2012 was supposed to be the year of Matthew McConaughey, but 2013 came and had something to say about how good McConaughey’s year has been.  Mud is simply fantastic as a story about two boys who discover a fugitive hiding out on a small island at the base of a river in Arkansas.  The boys make a pact with Mud to help him stay hidden from the law and help him try to re-establish a relationship with a former lover.  While watching the film you constantly get the feeling that McConaughey is just using the boys to get what he wants, but your faith in the character is rewarded by the end of the film.  It’s like watching an odd fairy tale where Mud is the character that looks after the child through their misadventures.


5) Saving Mr. Banks

“Based on a true story” of a Disney transaction, brought to you by the Walt Disney Company?  One would think that you’d be in for a disaster of a film.  However, when that particular film stars Tom Hanks as the Walt Disney and Emma Thompson as P.L. Travers – better known as a the author of the classic tale of Mary Poppins – you’re film is going to be pretty damn good.  Saving Mr. Banks is a largely embellished story of Walt Disney trying to convince Travers to sell his company the film rights to her beloved tale.  The film explores the tribulations and relationship that Disney tries to establish with Travers, and while Hanks is convincingly believable as Disney, it’s Thompson that really shines here.  Allegedly Travers hated the final product of Mary Poppins (the Walt Disney production) and felt that way until the day she died.  Meanwhile, this is another Disney film we’re talking about and it’s meant to be a feel good story – so it is.


4) Captain Phillips

Tom Hanks back-to-back, this time he’s the Captain of a large shipping vessel that’s besieged by Somali pirates – another “based on a true story” tale.  This time, it’s Hanks that completely loses himself in the role.  He’s both stern as a Captain but approachable as a co-worker trying to do his job.  It’s when his ship is commandeered that Hanks really turns on the acting juices and the dialogue and emotion that is seen on his face when he’s held captive on a life boat for a couple of days.  Hanks has received as much critical acclaim as one can get for his portrayal of Richard Phillips, and it will likely pay off with an Oscar nomination.

The task:
Please retype the part of the film reviews between "2012 was supposed" and "through their misadventures.", inclusive.

Information shown:
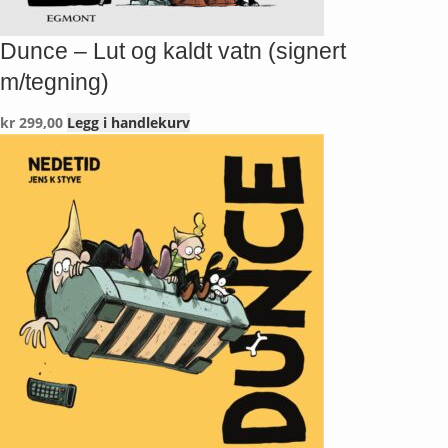
Dunce – Lut og kaldt vatn (signert
m/tegning)
kr
299,00
Legg i handlekurv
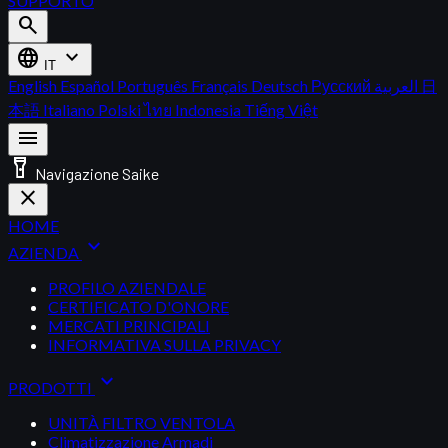
SUPPORTO
search
language
expand_more
IT
English
Español
Português
Français
Deutsch
Русский
العربية
日
本語
Italiano
Polski
ไทย
Indonesia
Tiếng Việt
menu
flashlight_on
Navigazione Saike
close
HOME
expand_more
AZIENDA
PROFILO AZIENDALE
CERTIFICATO D'ONORE
MERCATI PRINCIPALI
INFORMATIVA SULLA PRIVACY
expand_more
PRODOTTI
UNITÀ FILTRO VENTOLA
Climatizzazione Armadi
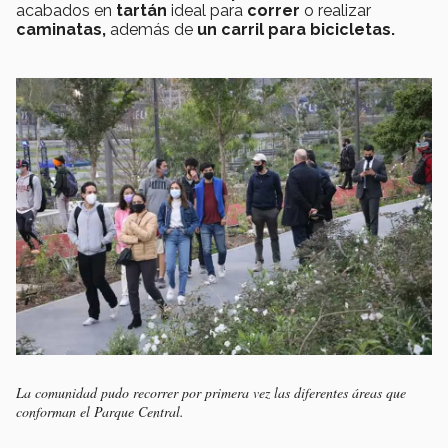
acabados en
tartán
ideal para
correr
o realizar
caminatas,
además de
un carril para bicicletas.
La comunidad pudo recorrer por primera vez las diferentes áreas que
conforman el Parque Central.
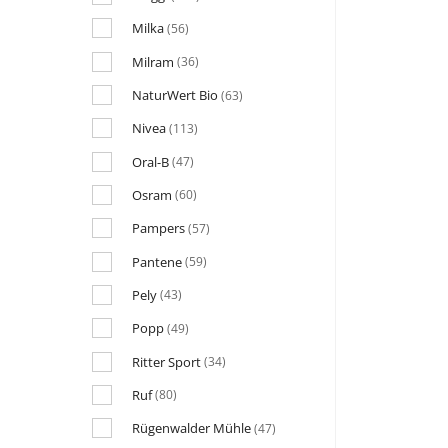
Milka
(56)
Milram
(36)
NaturWert Bio
(63)
Nivea
(113)
Oral-B
(47)
Osram
(60)
Pampers
(57)
Pantene
(59)
Pely
(43)
Popp
(49)
Ritter Sport
(34)
Ruf
(80)
Rügenwalder Mühle
(47)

Solved problem:
2012 was supposed to be the year of Matthew McConaughey, but 2013 came and had something to say about how good McConaughey’s year has been.  Mud is simply fantastic as a story about two boys who discover a fugitive hiding out on a small island at the base of a river in Arkansas.  The boys make a pact with Mud to help him stay hidden from the law and help him try to re-establish a relationship with a former lover.  While watching the film you constantly get the feeling that McConaughey is just using the boys to get what he wants, but your faith in the character is rewarded by the end of the film.  It’s like watching an odd fairy tale where Mud is the character that looks after the child through their misadventures.